RAW DATA START

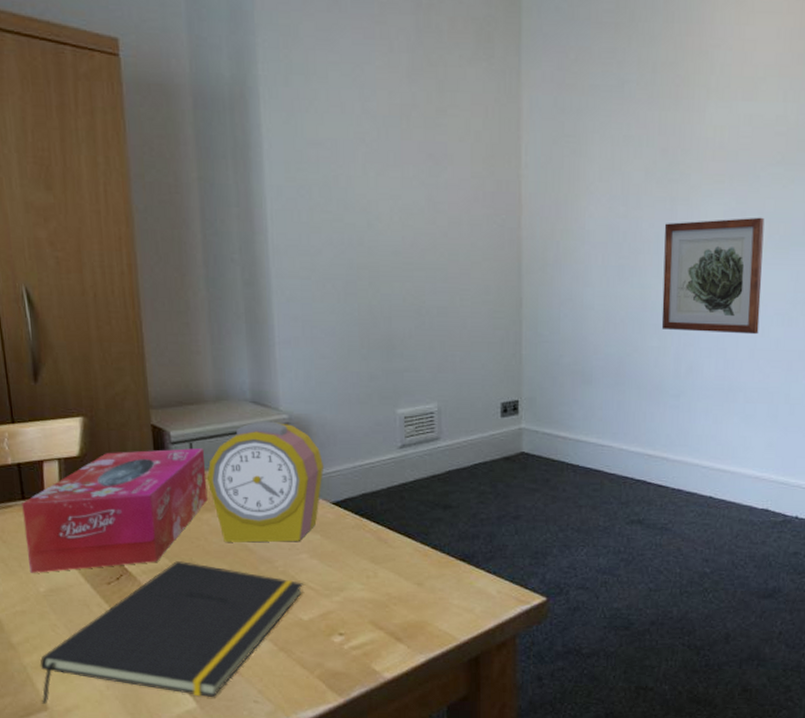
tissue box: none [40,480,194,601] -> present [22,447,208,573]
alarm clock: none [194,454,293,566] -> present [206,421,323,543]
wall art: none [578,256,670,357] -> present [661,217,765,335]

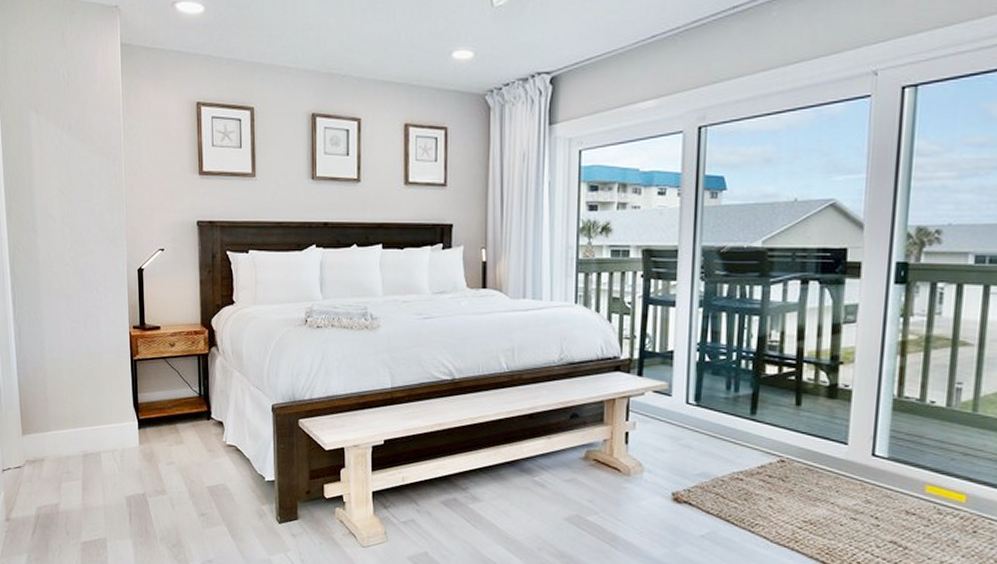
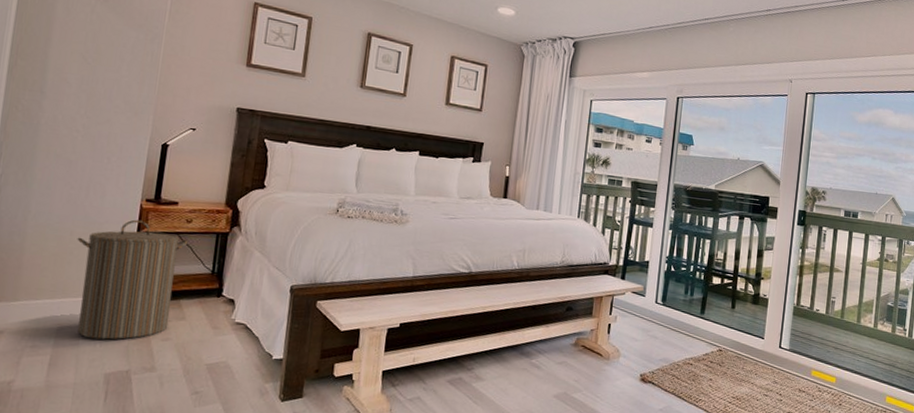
laundry hamper: none [84,347,175,465] -> present [77,219,188,340]

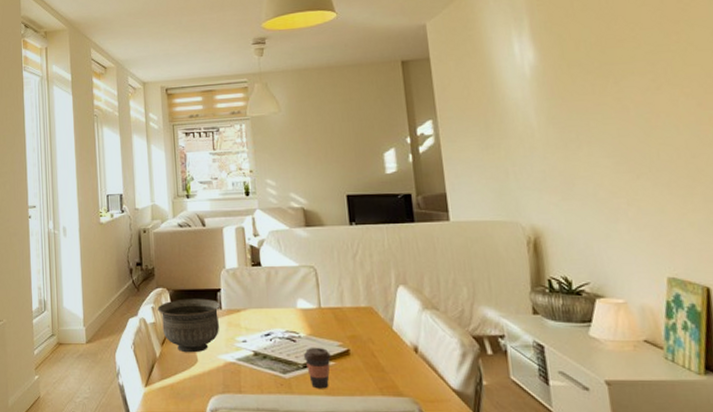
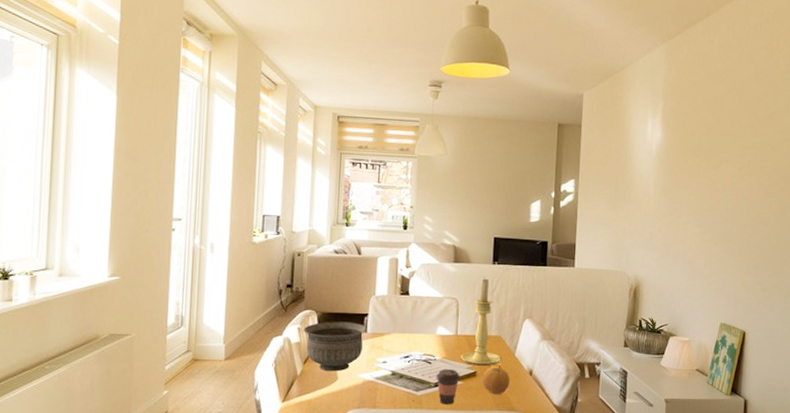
candle holder: none [327,240,377,343] -> present [460,277,502,366]
fruit: none [357,341,392,376] -> present [482,365,510,394]

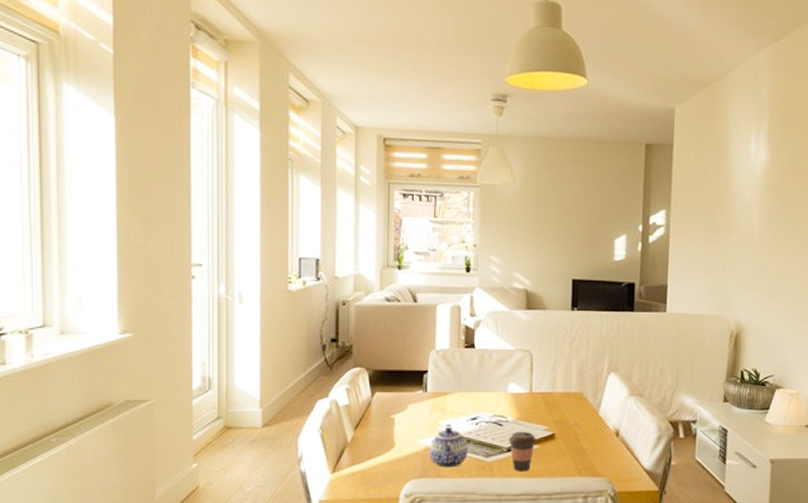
bowl: present [303,321,367,372] -> none [353,380,427,437]
teapot: none [367,363,401,400] -> present [429,426,469,468]
candle holder: present [460,277,502,366] -> none [535,325,584,427]
fruit: present [482,365,510,394] -> none [562,426,594,458]

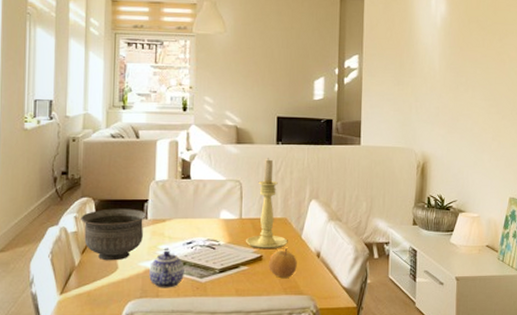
bowl: none [353,380,427,437] -> present [81,208,147,261]
coffee cup: present [508,431,536,472] -> none [220,253,245,291]
candle holder: none [535,325,584,427] -> present [245,158,288,250]
fruit: none [562,426,594,458] -> present [269,248,297,278]

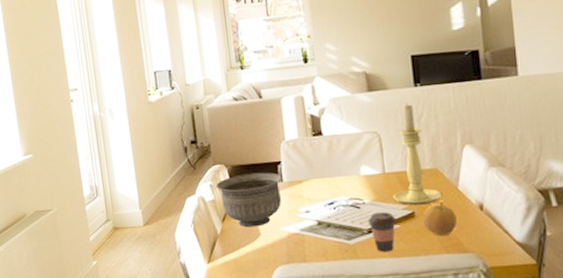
teapot: present [149,250,185,288] -> none [292,213,330,253]
coffee cup: none [220,253,245,291] -> present [367,212,396,252]

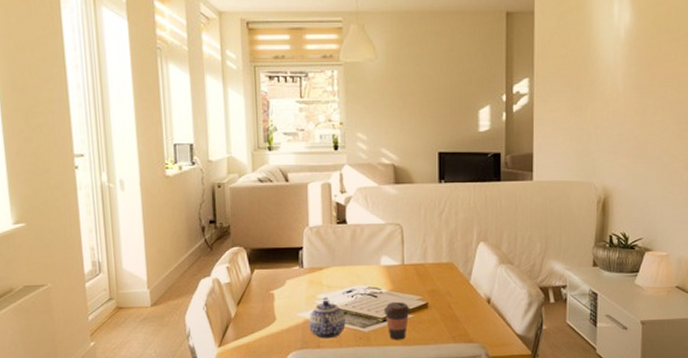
bowl: present [216,172,283,228] -> none [233,257,303,312]
teapot: none [292,213,330,253] -> present [309,300,346,339]
candle holder: present [392,103,443,205] -> none [409,198,455,296]
fruit: present [423,202,457,235] -> none [435,294,466,326]

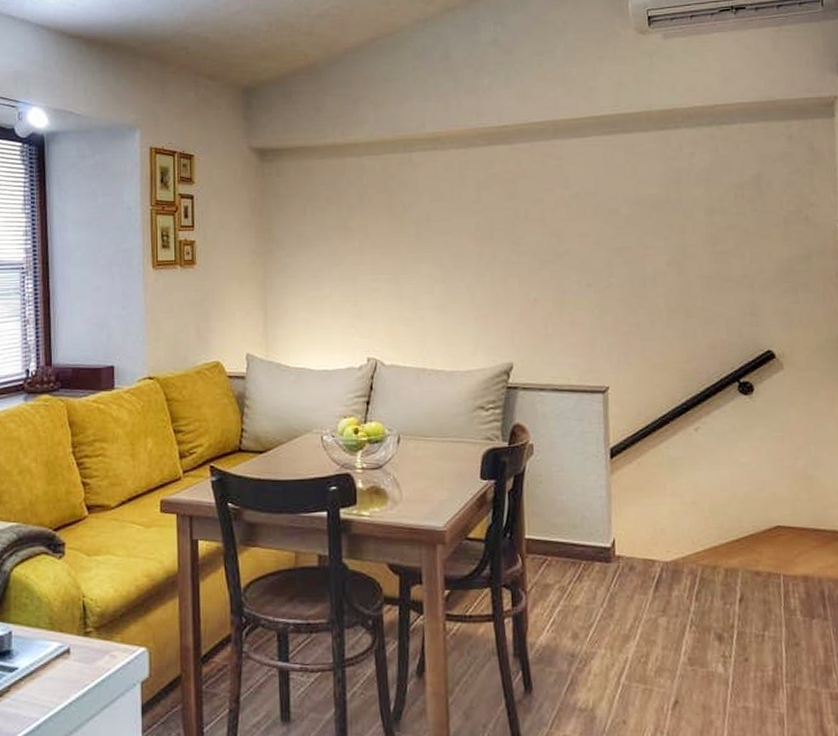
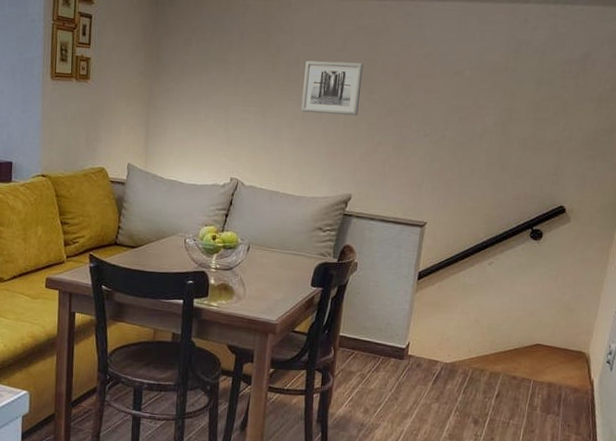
wall art: none [437,213,506,275] -> present [300,60,364,115]

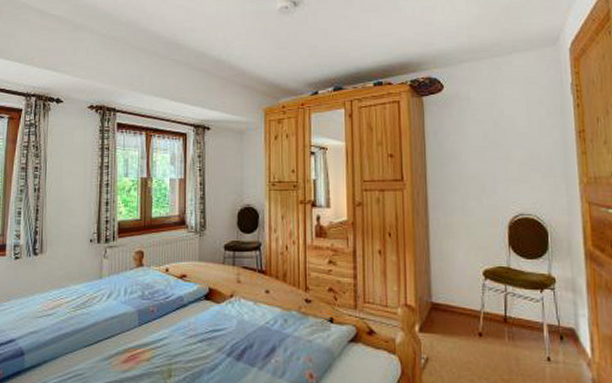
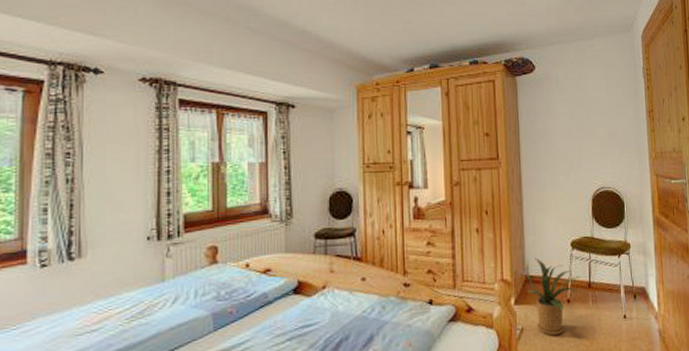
house plant: none [432,284,495,370] -> present [526,257,581,336]

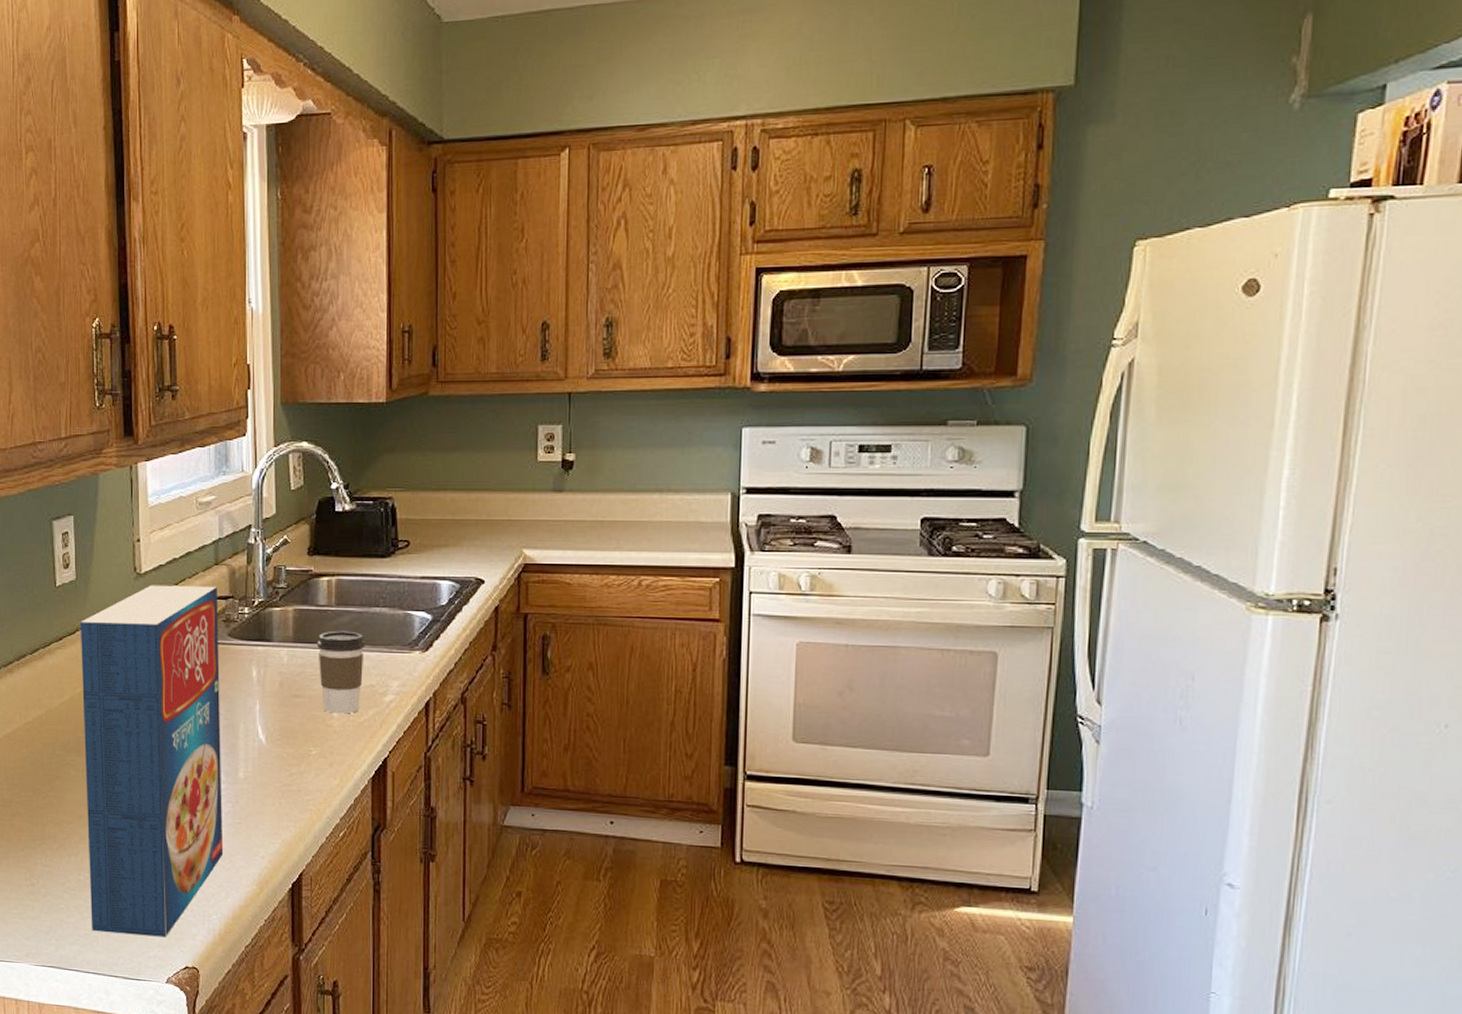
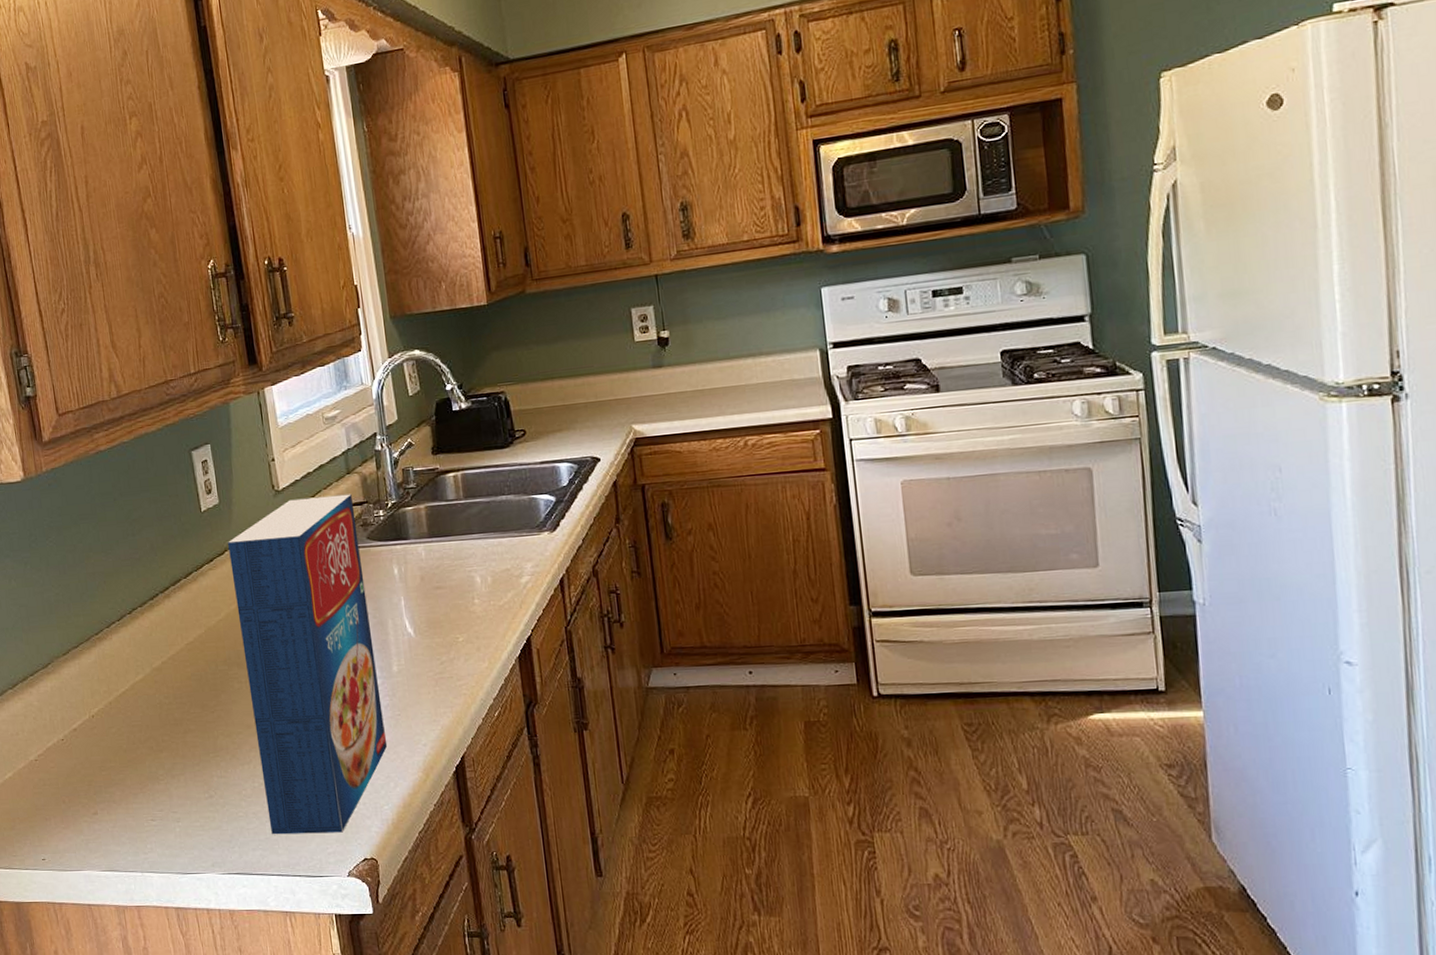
coffee cup: present [316,630,365,714] -> none [450,520,499,601]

RAW DATA END

▶ **WORK ITEM**
The answer must be every line from the entries above that holds the string "holder".

▶ **FINISHED TASK**
candle holder: none [327,240,377,343] -> present [460,277,502,366]
candle holder: present [460,277,502,366] -> none [535,325,584,427]
candle holder: none [535,325,584,427] -> present [245,158,288,250]
candle holder: present [392,103,443,205] -> none [409,198,455,296]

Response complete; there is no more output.